To no small extent, the depiction of corruption here is so severe that Hall allows it to wreak havoc on the narrative tropes he wrangles with. (Some fairly major spoilers, albeit those for a novel over twenty years old, follow.) A wealthy man, Charles P. Daggett, embarks on a mission into the Grand Canyon nominally to locate and transport home the long-lost Esther Bingham, sister of protagonist Mary Temple, after Esther is seen living in a Hoya community.
His actual reason for the mission, however, is to survey the canyon for a possible railroad—but soon enough, his brash decision to avoid any life preservers in the boat journeying downriver costs him his life. He’s not the only one. By the end of the novel, Esther has joined him in death, along with other members of the expectation—turning the archetypal “white people to the rescue” narrative on its head, and making implicit the question of whether such a mission was beneficial in the first place.
As for Mary, a poet and editor and one of the few mostly admirable characters to be found in Separations? Well, she cares for her lost sister and the community she’s a part of; that much is true. But given the limited options open to women in 19th-century California, she’s also grown adept at manipulating those around her. Mary’s behavior is, at times, manipulative—though Hall also makes it clear that, as an educated woman living in a patriarchal society, she’s doing what she needs to do in order to survive. Then again, the same could be said for numerous characters in the much more noir-infused pages of So Many Doors. And, like Hall’s earlier novel, this one comes to a haunting conclusion.
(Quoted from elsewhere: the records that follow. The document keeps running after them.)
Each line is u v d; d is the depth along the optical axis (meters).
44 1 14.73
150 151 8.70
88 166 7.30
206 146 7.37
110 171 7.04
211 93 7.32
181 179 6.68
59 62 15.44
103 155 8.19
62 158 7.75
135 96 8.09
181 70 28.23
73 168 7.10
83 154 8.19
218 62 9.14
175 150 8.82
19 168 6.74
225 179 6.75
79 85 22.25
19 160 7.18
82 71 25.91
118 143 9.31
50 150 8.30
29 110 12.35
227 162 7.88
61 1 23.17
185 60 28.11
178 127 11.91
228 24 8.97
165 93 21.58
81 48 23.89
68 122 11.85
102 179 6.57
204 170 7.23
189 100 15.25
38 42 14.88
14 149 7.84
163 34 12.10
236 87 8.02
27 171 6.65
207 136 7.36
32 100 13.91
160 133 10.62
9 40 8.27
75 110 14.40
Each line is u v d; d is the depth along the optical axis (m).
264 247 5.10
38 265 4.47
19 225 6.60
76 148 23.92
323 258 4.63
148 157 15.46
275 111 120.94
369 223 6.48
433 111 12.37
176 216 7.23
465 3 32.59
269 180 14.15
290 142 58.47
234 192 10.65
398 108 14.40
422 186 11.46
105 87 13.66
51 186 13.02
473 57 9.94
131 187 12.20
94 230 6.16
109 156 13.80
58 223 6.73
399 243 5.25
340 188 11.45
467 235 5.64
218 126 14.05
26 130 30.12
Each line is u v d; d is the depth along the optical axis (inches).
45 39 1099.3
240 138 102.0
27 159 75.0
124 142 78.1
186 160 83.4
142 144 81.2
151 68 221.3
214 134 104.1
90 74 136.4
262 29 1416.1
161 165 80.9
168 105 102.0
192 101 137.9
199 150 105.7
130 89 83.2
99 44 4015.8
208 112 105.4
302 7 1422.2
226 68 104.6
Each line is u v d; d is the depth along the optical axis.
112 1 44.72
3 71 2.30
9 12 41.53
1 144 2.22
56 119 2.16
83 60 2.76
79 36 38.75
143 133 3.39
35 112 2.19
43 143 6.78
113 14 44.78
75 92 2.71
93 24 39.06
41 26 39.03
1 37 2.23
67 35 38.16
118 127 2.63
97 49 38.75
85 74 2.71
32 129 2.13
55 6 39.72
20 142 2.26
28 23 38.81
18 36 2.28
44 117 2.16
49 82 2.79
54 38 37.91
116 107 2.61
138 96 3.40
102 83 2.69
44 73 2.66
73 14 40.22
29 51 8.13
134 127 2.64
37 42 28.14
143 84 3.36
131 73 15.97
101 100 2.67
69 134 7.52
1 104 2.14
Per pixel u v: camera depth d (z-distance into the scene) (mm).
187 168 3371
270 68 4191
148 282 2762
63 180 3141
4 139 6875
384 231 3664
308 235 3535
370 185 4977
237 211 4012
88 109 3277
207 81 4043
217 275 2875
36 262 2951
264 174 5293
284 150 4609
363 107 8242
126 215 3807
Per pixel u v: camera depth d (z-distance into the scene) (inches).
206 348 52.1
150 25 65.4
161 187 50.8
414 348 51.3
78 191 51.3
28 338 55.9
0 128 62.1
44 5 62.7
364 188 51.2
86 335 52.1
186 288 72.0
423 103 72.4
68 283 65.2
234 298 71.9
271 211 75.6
There’s a moment early in Separations where a photographer working with the expedition calls out Daggett for his rapacious tendencies. “I would like to put the grab on the nation itself!” he replies. “I would run it like a railroad, and it would run on time.” And while the allusions to a certain fascist archetype is perhaps the clearest nod here, it’s also hard not to read this tale of a greedy businessman looking to run the country and yet wholly out of his depth and not think of certain parallels with the present moment. And that may well be why Oakley Hall’s stories of crime and corruption on scales both small and grand continue to resonate today: he treats the past as a moment as full of life as now–for all the disquiet that might summon.